• [WORK ORDER]: Could you revise the listing below by replacing "median" with "average", keeping everything else the same and leaving the pictures out of your answer?

• [SUPPLIED DATA]:
═══

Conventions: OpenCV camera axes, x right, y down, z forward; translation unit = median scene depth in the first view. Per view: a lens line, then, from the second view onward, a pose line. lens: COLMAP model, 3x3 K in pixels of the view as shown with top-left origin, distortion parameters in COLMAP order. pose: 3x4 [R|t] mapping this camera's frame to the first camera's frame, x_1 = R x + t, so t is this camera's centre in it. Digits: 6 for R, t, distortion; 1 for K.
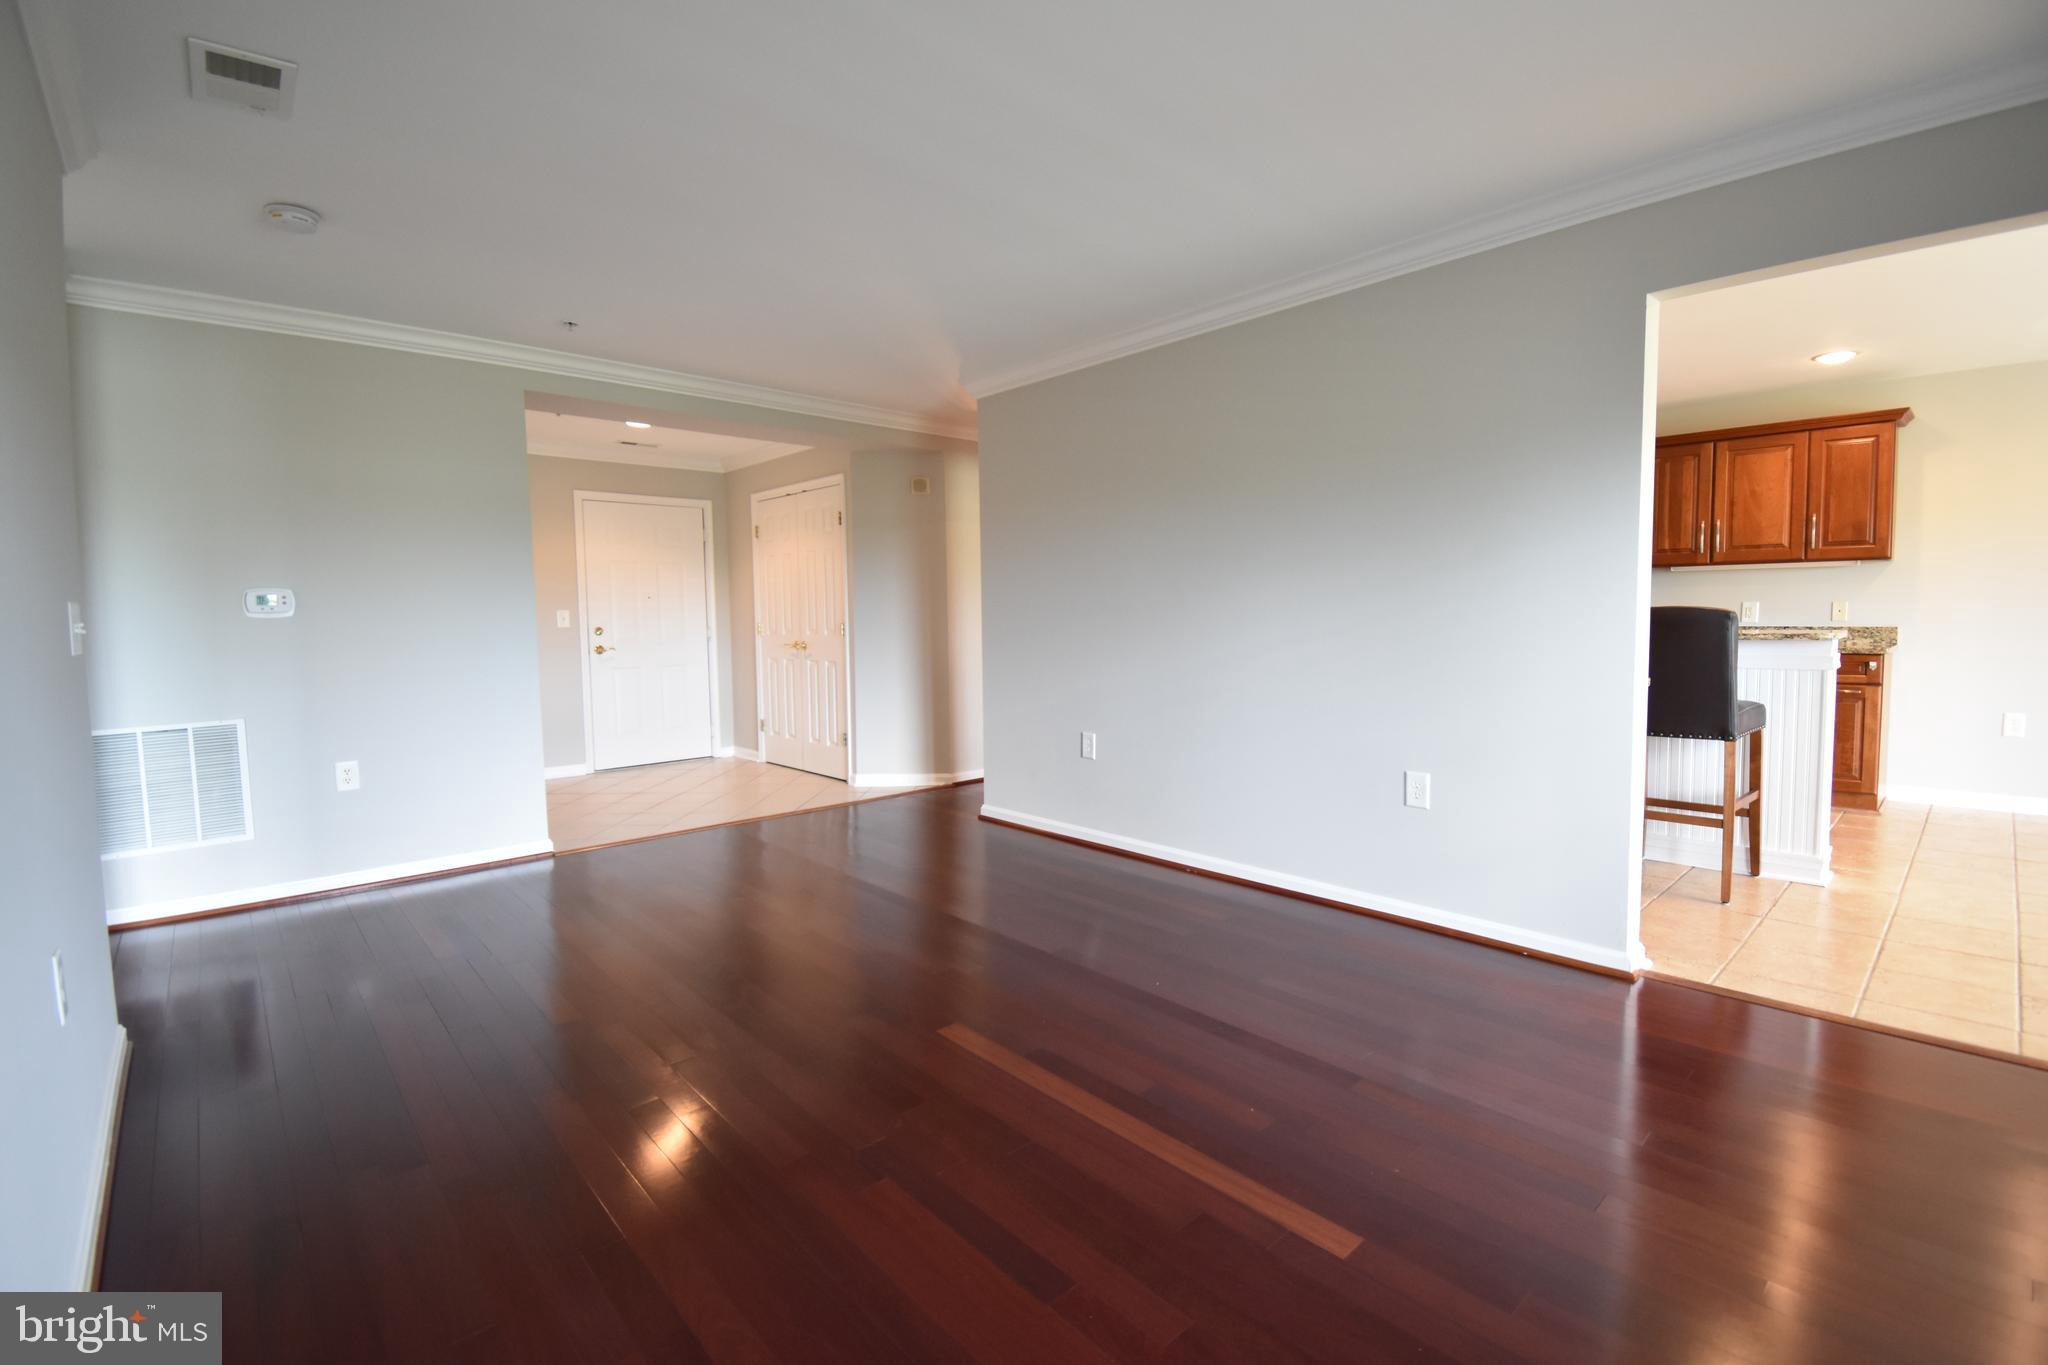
lens RADIAL K [[893.7, 0, 1028.0], [0, 893.7, 673.0], [0, 0, 1]] dist [0.015887, -0.026041]
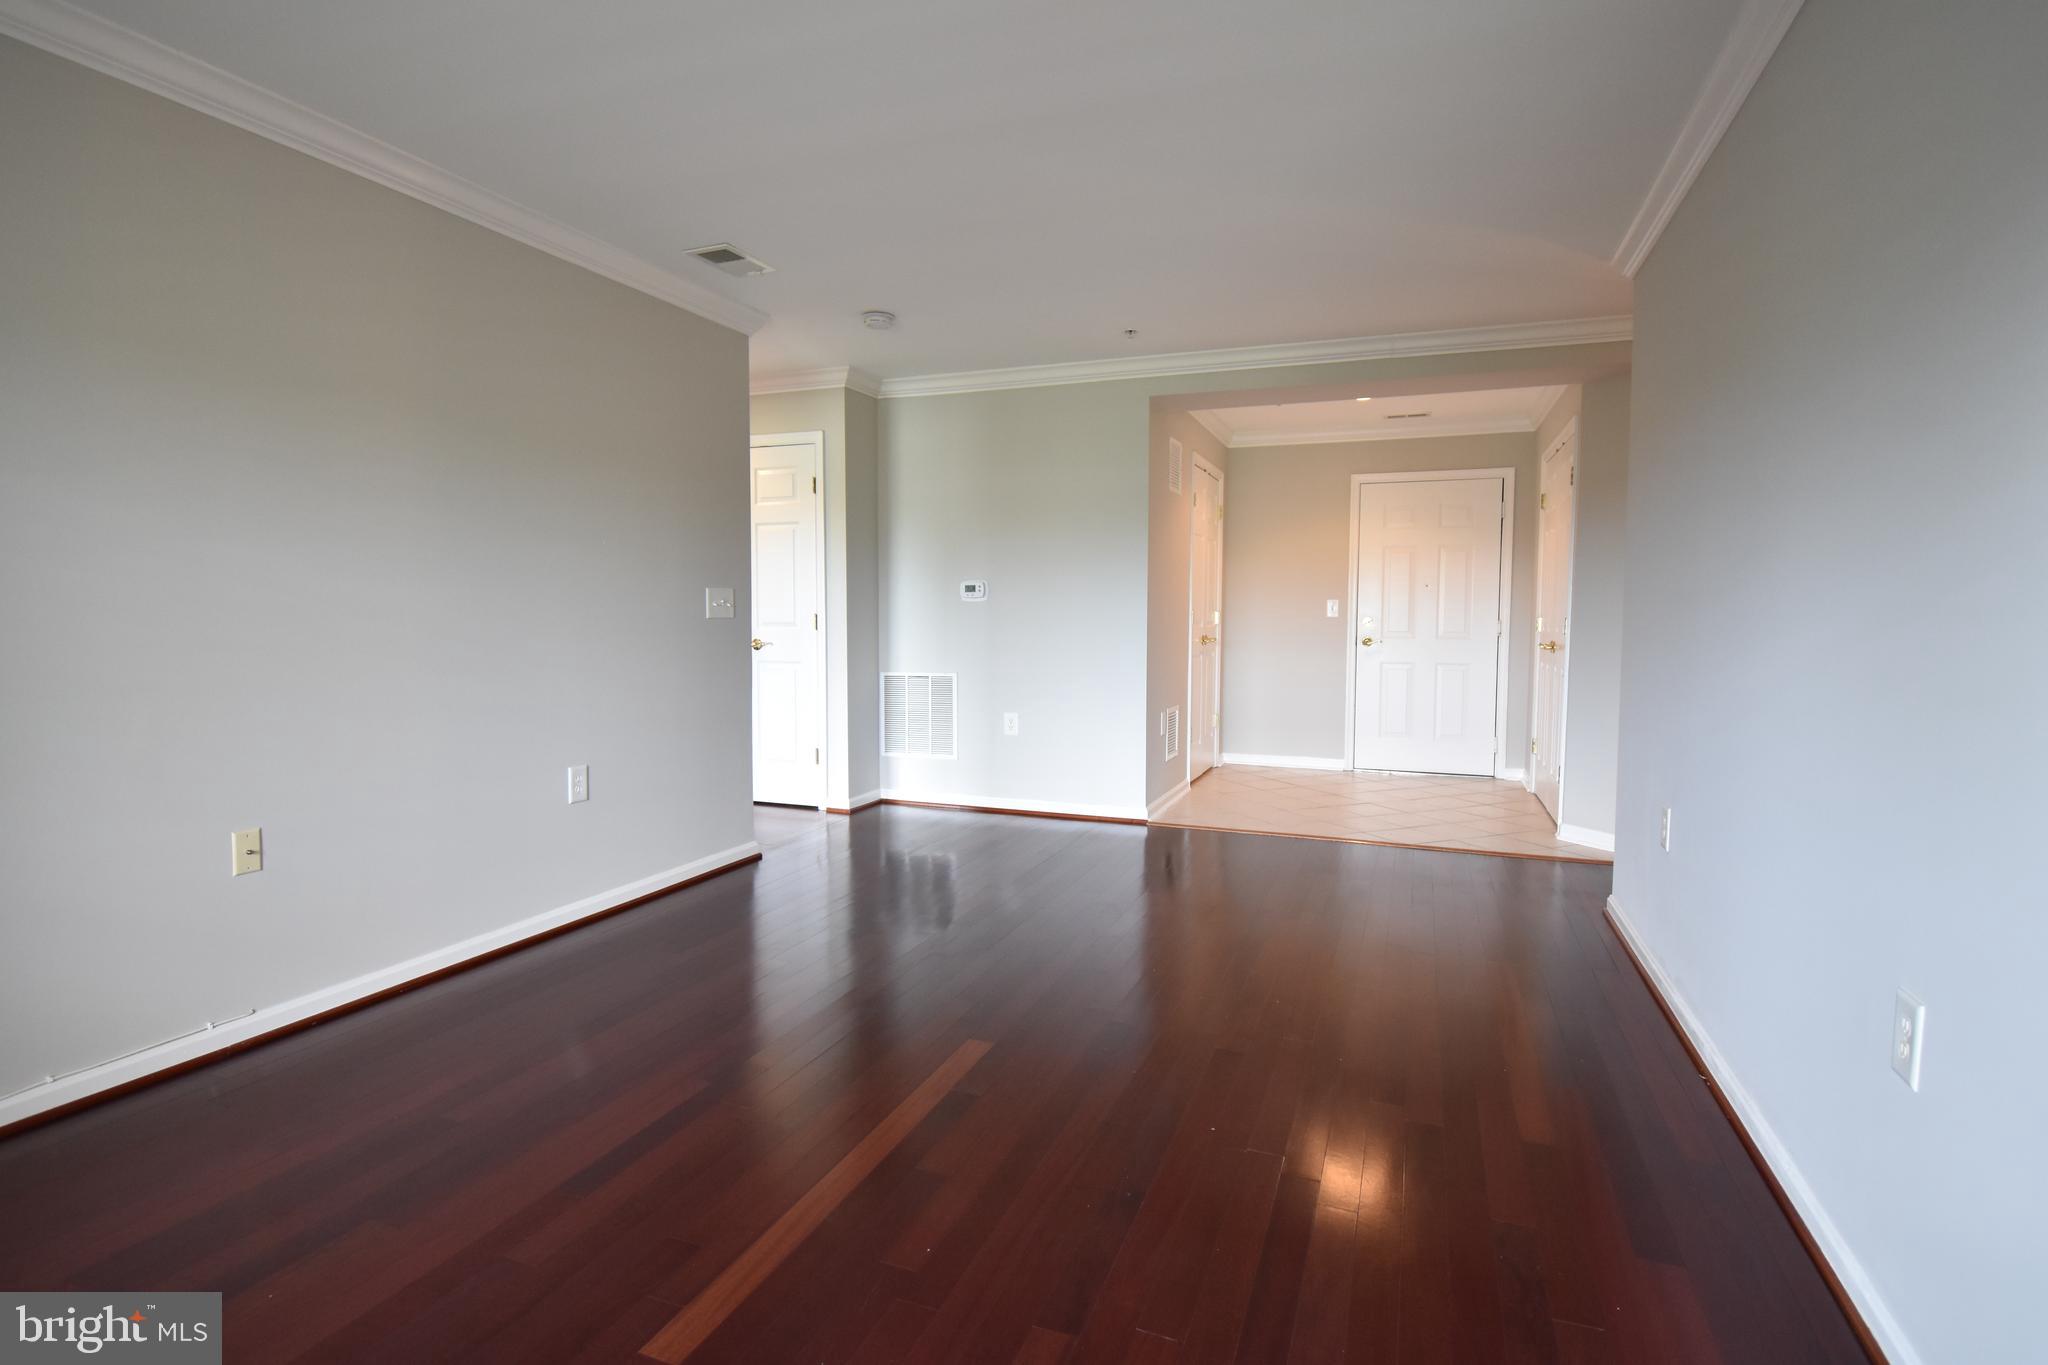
lens RADIAL K [[1001.8, 0, 1017.9], [0, 1001.8, 672.4], [0, 0, 1]] dist [0.030651, -0.034085]
pose [[0.443470, 0.068039, -0.893703, 0.524660], [-0.070168, 0.996690, 0.041061, -0.019580], [0.893538, 0.044500, 0.446776, 0.344764]]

═══

• [SOLUTION FOR THIS EXERCISE]:
Conventions: OpenCV camera axes, x right, y down, z forward; translation unit = average scene depth in the first view. Per view: a lens line, then, from the second view onward, a pose line. lens: COLMAP model, 3x3 K in pixels of the view as shown with top-left origin, distortion parameters in COLMAP order. pose: 3x4 [R|t] mapping this camera's frame to the first camera's frame, x_1 = R x + t, so t is this camera's centre in it. Digits: 6 for R, t, distortion; 1 for K.
lens RADIAL K [[893.7, 0, 1028.0], [0, 893.7, 673.0], [0, 0, 1]] dist [0.015887, -0.026041]
lens RADIAL K [[1001.8, 0, 1017.9], [0, 1001.8, 672.4], [0, 0, 1]] dist [0.030651, -0.034085]
pose [[0.443470, 0.068039, -0.893703, 0.524660], [-0.070168, 0.996690, 0.041061, -0.019580], [0.893538, 0.044500, 0.446776, 0.344764]]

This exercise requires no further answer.